# What you need to do:
Leave the pictures out and transcribe every record exactly.

# Study material:
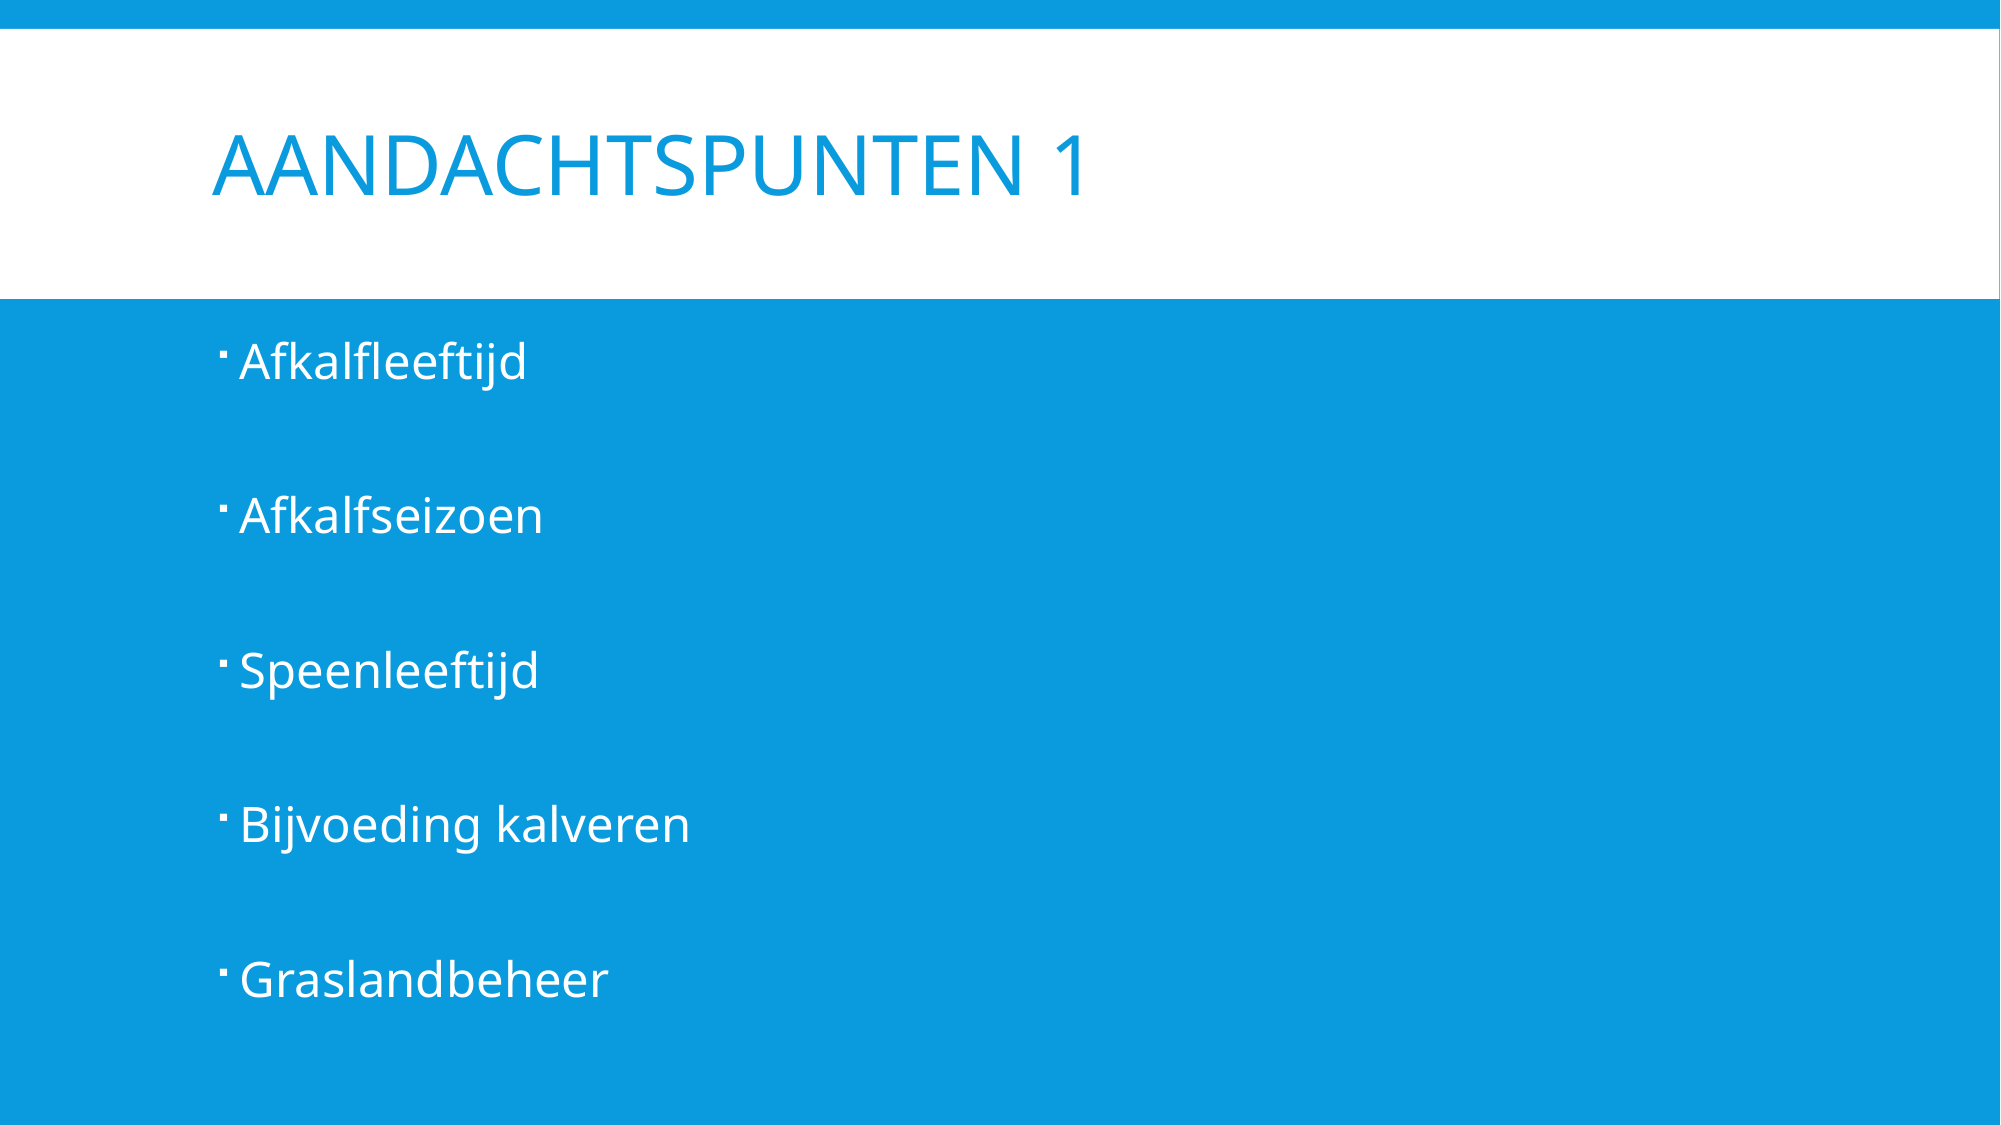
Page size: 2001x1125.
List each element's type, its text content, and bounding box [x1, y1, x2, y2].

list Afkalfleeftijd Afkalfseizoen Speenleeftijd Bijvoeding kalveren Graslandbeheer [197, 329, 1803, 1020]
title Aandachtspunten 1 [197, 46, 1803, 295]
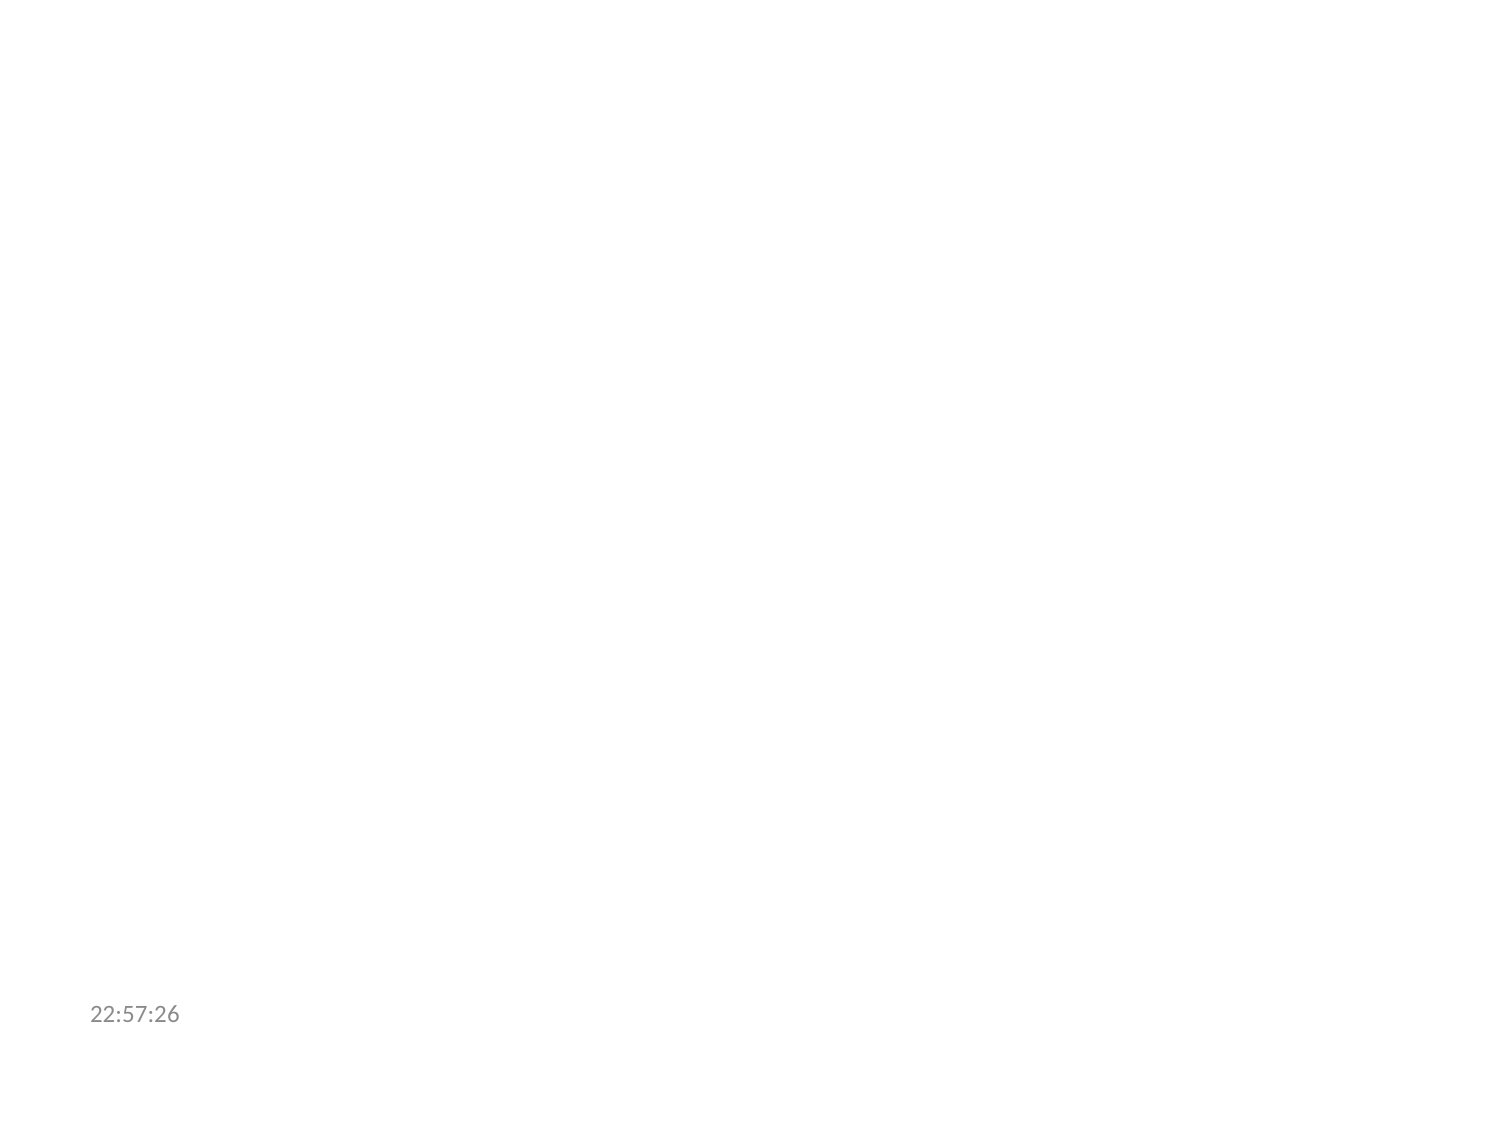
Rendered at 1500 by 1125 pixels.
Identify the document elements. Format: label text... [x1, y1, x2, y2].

# Solved problem:
Page size: 2001x1125.
List each element's type, its text content, and bounding box [x1, y1, x2, y2].

list Afkalfleeftijd Afkalfseizoen Speenleeftijd Bijvoeding kalveren Graslandbeheer [197, 329, 1803, 1020]
title Aandachtspunten 1 [197, 46, 1803, 295]
Rendered at 1500 by 1125 pixels.
Identify the document elements. Format: label text... [x1, y1, x2, y2].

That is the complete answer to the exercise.